Antes de los veinticinco años, Kilian Jornet había ganado todas las carreras de montaña que se había propuesto y ya era una leyenda, alguien admirado en todo el mundo. Con el éxito, sin embargo, llega un período de reflexión, y de las brumas de los recuerdos y la búsqueda de nuevas ilusiones resurge con fuerza una imagen: el póster que presidía su habitación de adolescencia, la silueta de antiguo anhelo: la montaña Cervino.
El proyecto Summits of My Life empieza a tomar forma, y al Cervino se suman cimas que por su leyenda o su belleza hacen que las pulsaciones de Jornet aumenten: Mont Blanc, Elbrús, Denali, Aconcagua, Everest… Pero se necesitaba un porqué, una alma, un hilo conductor que dotara al conjunto de sentido. Y este motor no podía ser otro que unos principios y unos valores basados en la amistad y el respeto por la naturaleza que reunieron Seb Montaz, Emelie Forsberg, Jordi Tosas, Vivian Bruchez, Mathéo Jacquemoud y el desaparecido Stéphane Brosse bajo una misma bandera: el amor hacia la montaña.
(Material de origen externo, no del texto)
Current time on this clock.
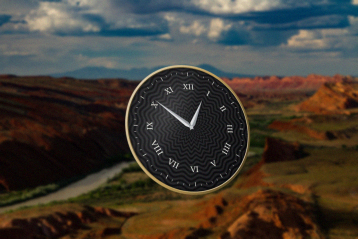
12:51
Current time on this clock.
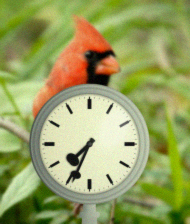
7:34
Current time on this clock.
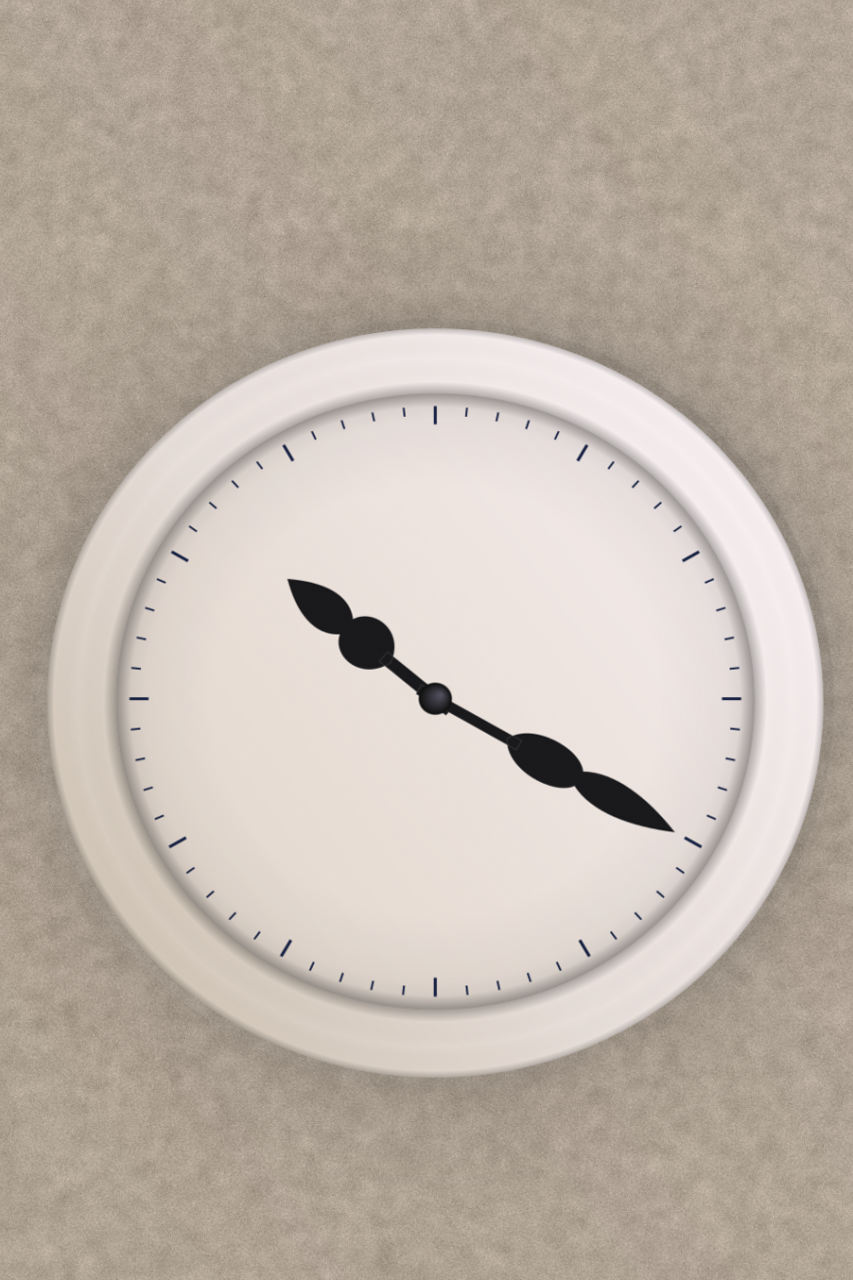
10:20
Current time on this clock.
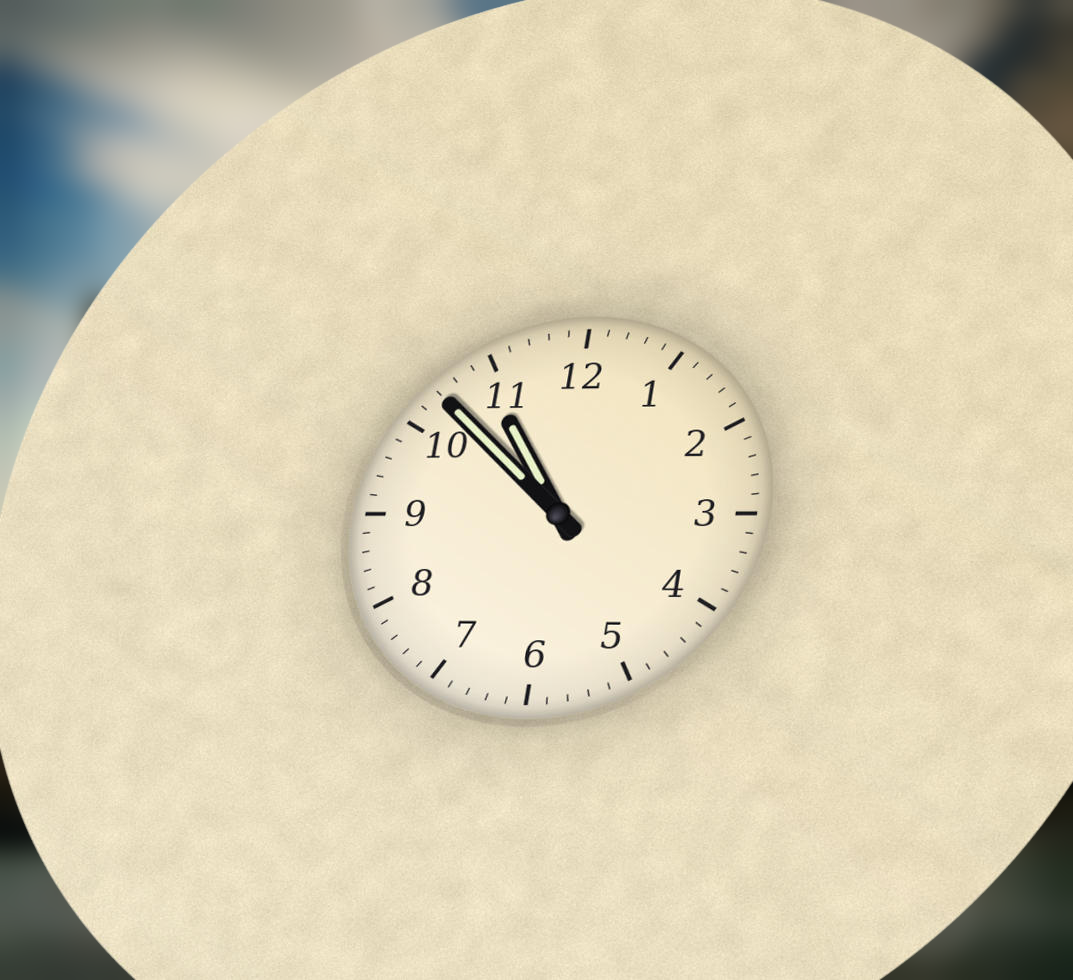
10:52
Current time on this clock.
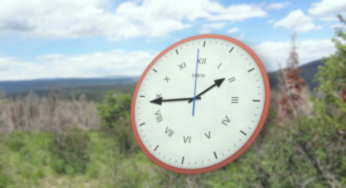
1:43:59
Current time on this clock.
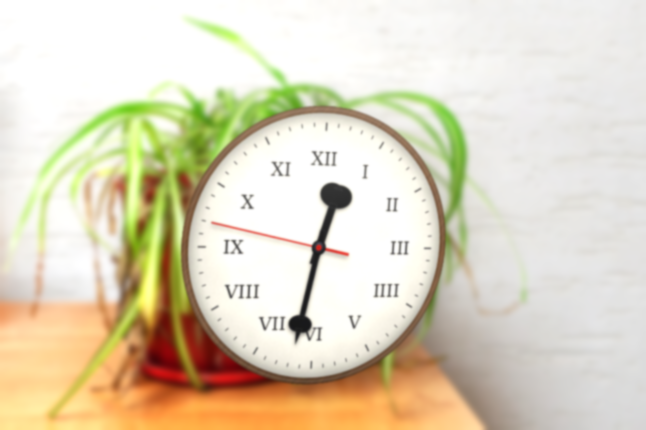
12:31:47
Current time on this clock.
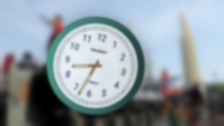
8:33
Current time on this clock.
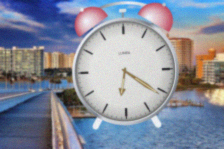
6:21
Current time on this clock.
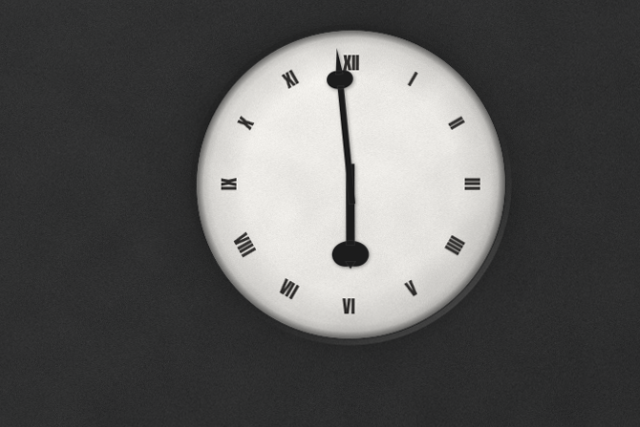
5:59
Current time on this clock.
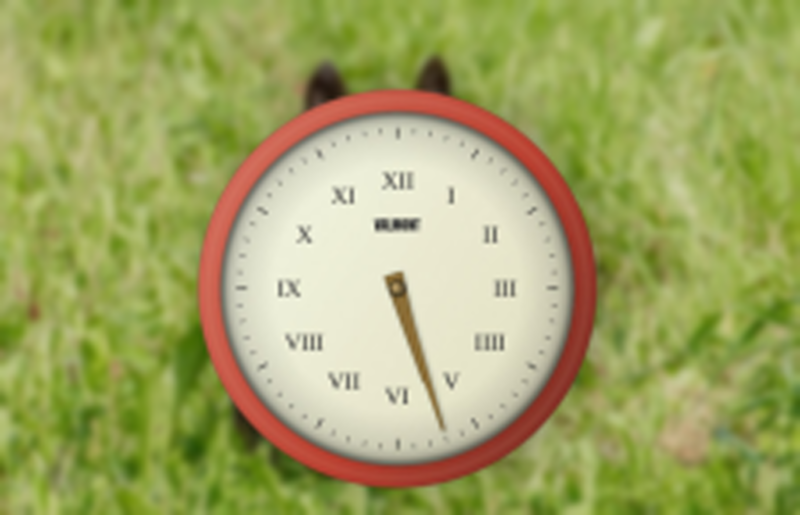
5:27
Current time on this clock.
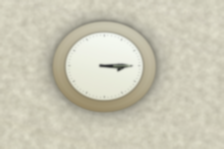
3:15
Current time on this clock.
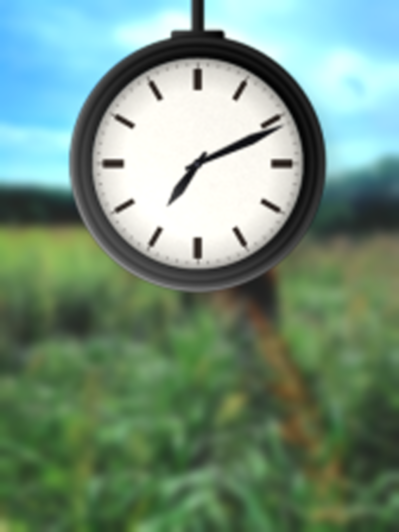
7:11
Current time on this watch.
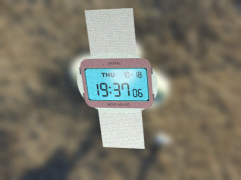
19:37:06
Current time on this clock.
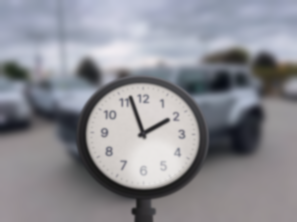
1:57
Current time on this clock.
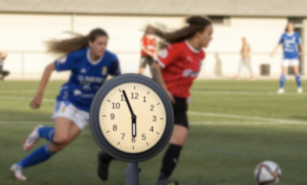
5:56
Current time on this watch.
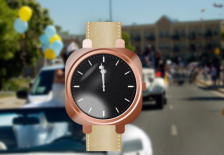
11:59
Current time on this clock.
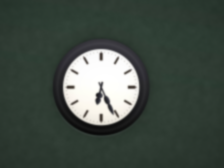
6:26
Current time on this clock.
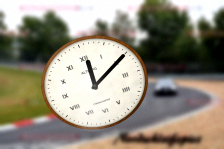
12:10
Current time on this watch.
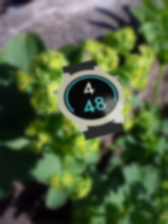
4:48
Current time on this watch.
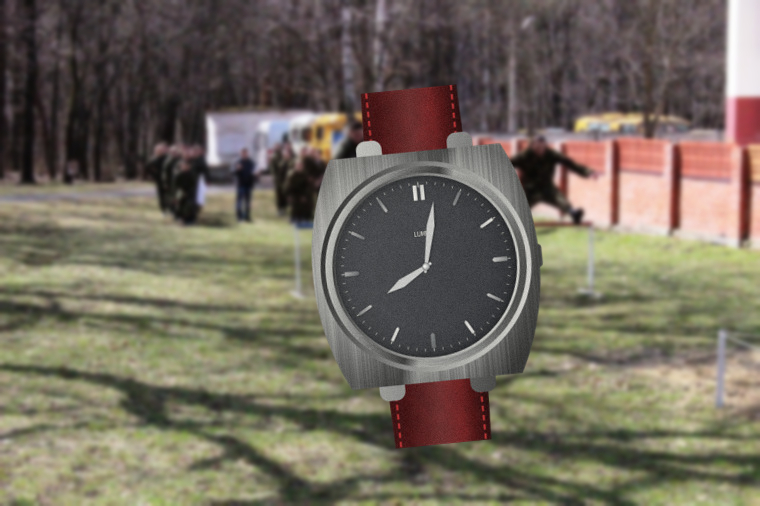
8:02
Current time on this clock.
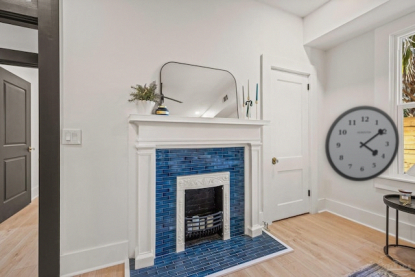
4:09
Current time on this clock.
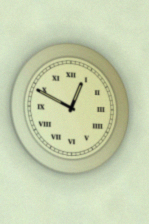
12:49
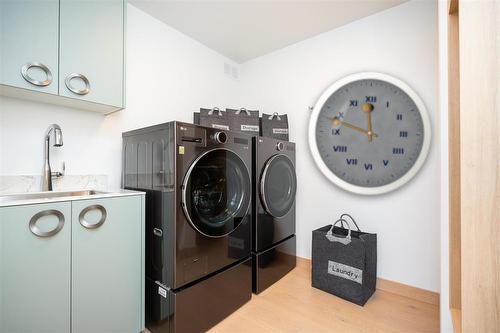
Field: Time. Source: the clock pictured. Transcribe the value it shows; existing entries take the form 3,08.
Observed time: 11,48
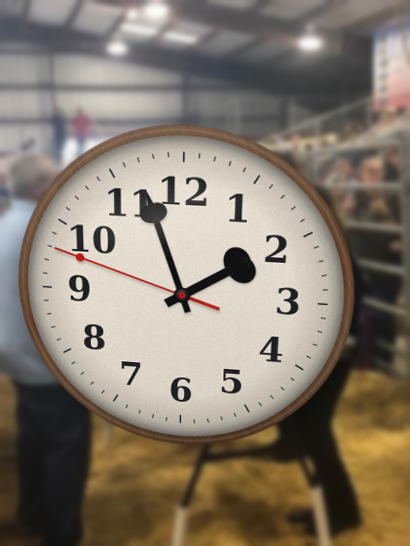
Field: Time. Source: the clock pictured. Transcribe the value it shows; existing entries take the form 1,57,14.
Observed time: 1,56,48
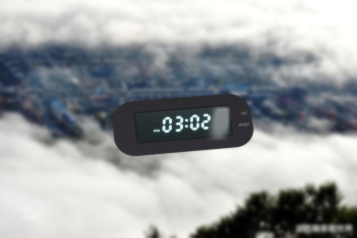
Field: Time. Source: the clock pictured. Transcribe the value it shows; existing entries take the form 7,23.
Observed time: 3,02
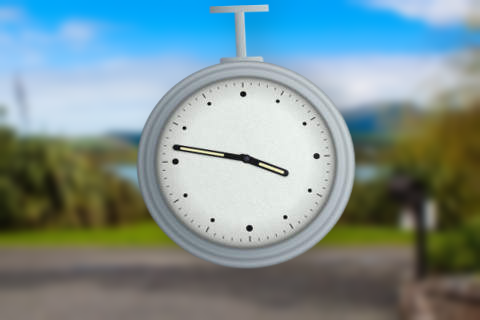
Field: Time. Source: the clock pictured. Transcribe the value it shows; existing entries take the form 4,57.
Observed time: 3,47
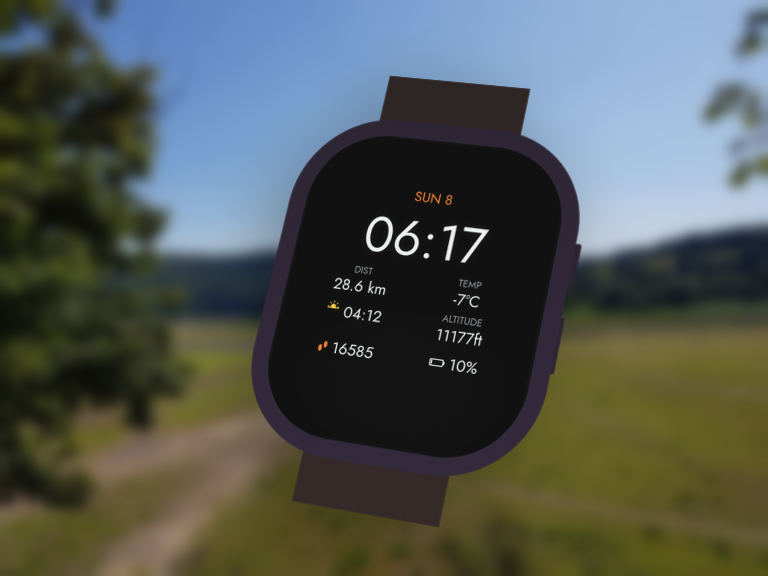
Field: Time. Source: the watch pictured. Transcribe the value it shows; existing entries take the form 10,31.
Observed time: 6,17
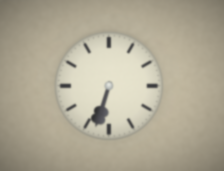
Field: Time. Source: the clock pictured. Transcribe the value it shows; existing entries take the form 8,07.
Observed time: 6,33
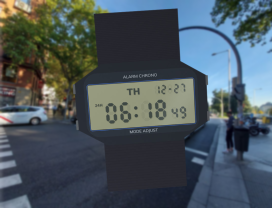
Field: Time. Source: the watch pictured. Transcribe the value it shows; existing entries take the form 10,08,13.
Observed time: 6,18,49
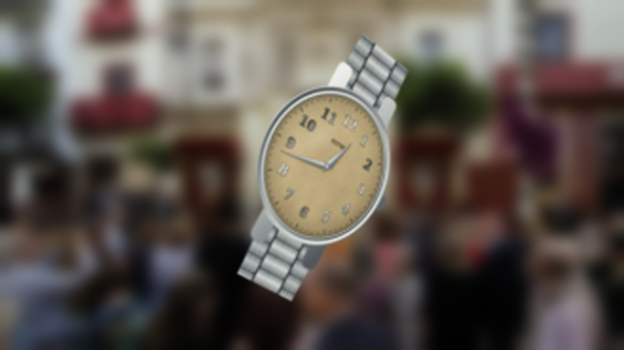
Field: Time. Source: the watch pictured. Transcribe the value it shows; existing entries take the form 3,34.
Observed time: 12,43
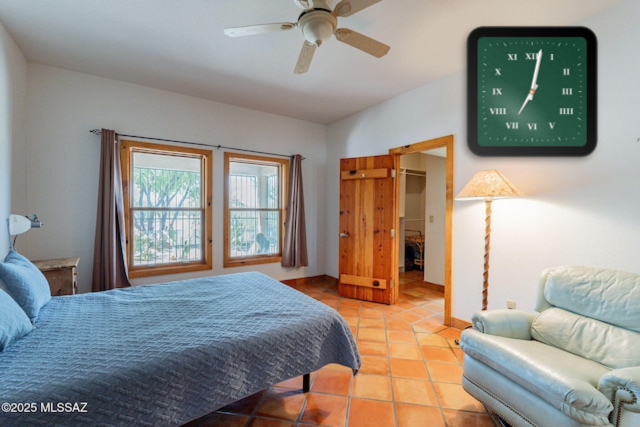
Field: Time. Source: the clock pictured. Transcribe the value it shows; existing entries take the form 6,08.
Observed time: 7,02
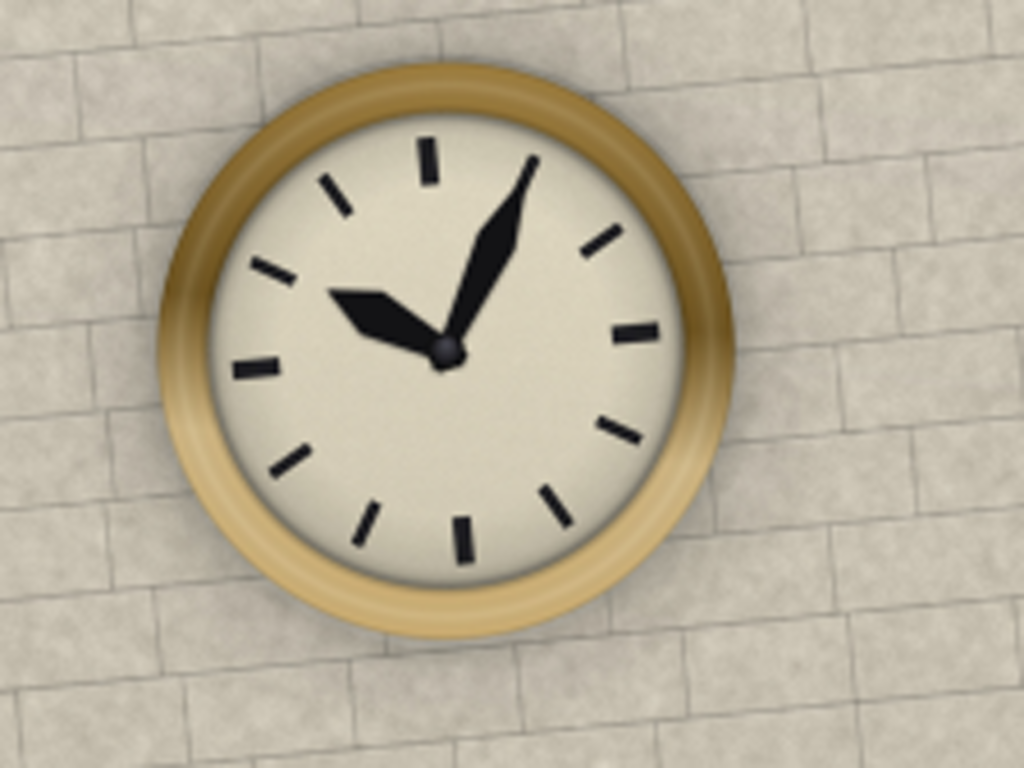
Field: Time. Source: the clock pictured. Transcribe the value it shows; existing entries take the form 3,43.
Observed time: 10,05
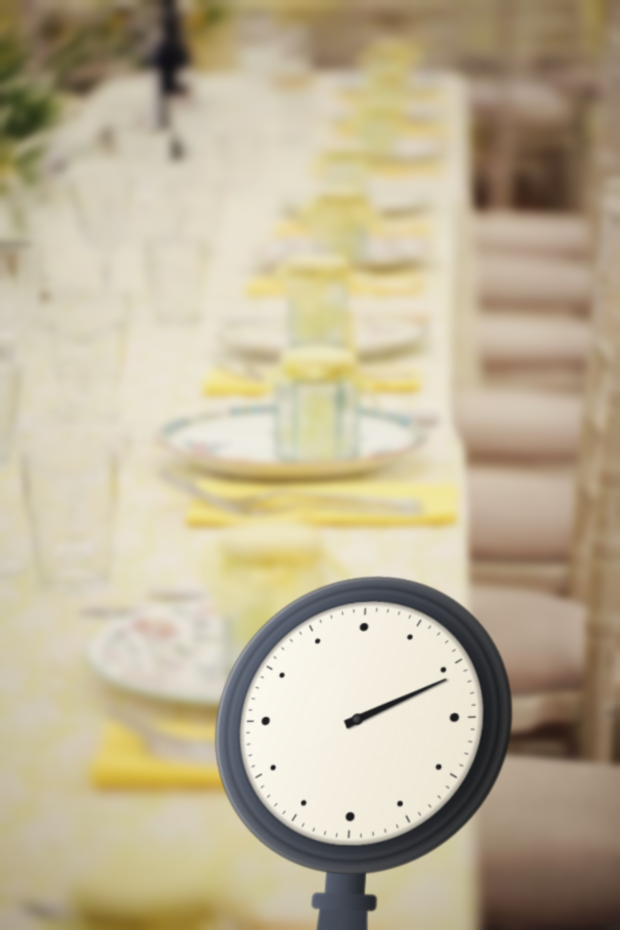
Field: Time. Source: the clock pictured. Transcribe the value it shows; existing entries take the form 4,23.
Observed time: 2,11
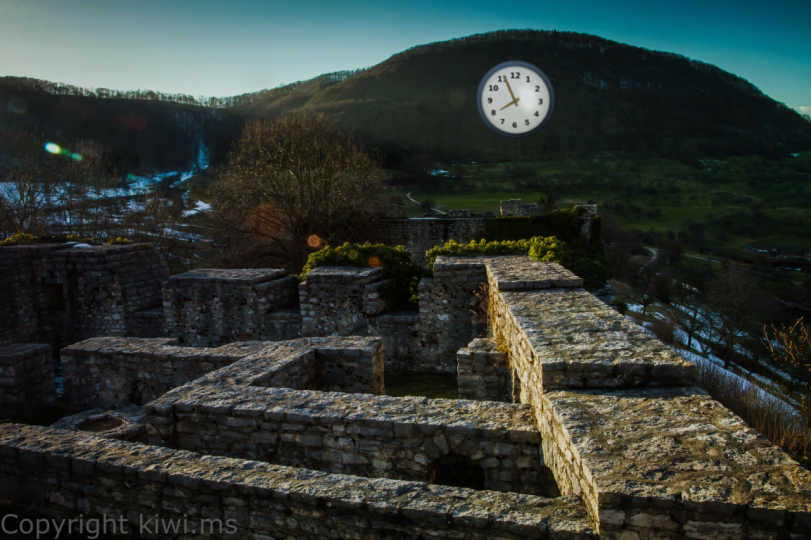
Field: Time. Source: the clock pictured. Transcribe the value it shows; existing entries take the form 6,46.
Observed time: 7,56
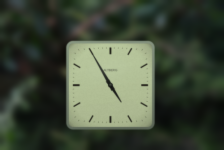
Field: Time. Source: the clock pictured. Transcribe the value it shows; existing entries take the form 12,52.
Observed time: 4,55
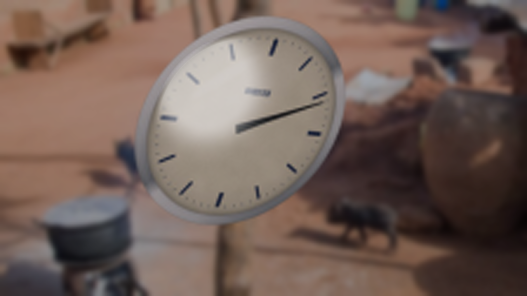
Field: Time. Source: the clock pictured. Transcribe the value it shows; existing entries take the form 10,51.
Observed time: 2,11
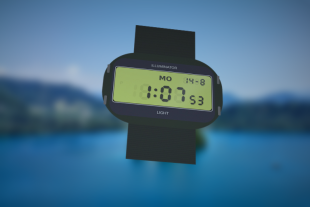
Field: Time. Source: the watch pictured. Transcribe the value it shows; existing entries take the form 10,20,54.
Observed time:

Este libro habla de récords increíbles, de cimas legendarias alcanzadas y alguna que se resistió, pero también habla de vidas que la montaña se lleva, como la de Stéphane Brosse, o la de miles de personas que el terremoto del 2015 sepultó en el Nepal.

Kilian Jornet

Kilian Jornet nació en 1987. Pasó los primeros años de su vida en el refugio de Cap del Rec y, desde pequeño, la alta montaña se convirtió en su terreno de juego. A los cinco años culminó la ascensión al Aneto y los Posets, y a los diez años ya había completado la travesía integral de los Pirineos. Es cuatro veces campeón mundial de skyrunning, tricampeón de la UTMB (Ultra-Trail del Mont Blanc, 2008, 2009 y 2011) y campeón del mundo de esquí de montaña. Su palmarés es un récord para cualquier deportista de cualquier modalidad.
Kilian Jornet ya ha superado a sus ídolos de infancia, ha conseguido todos los retos que se ha propuesto y ha establecido récords hasta ahora inimaginables. Kilian Jornet es alguien que ya ha hecho realidad sus sueños, pero que quiere continuar soñando.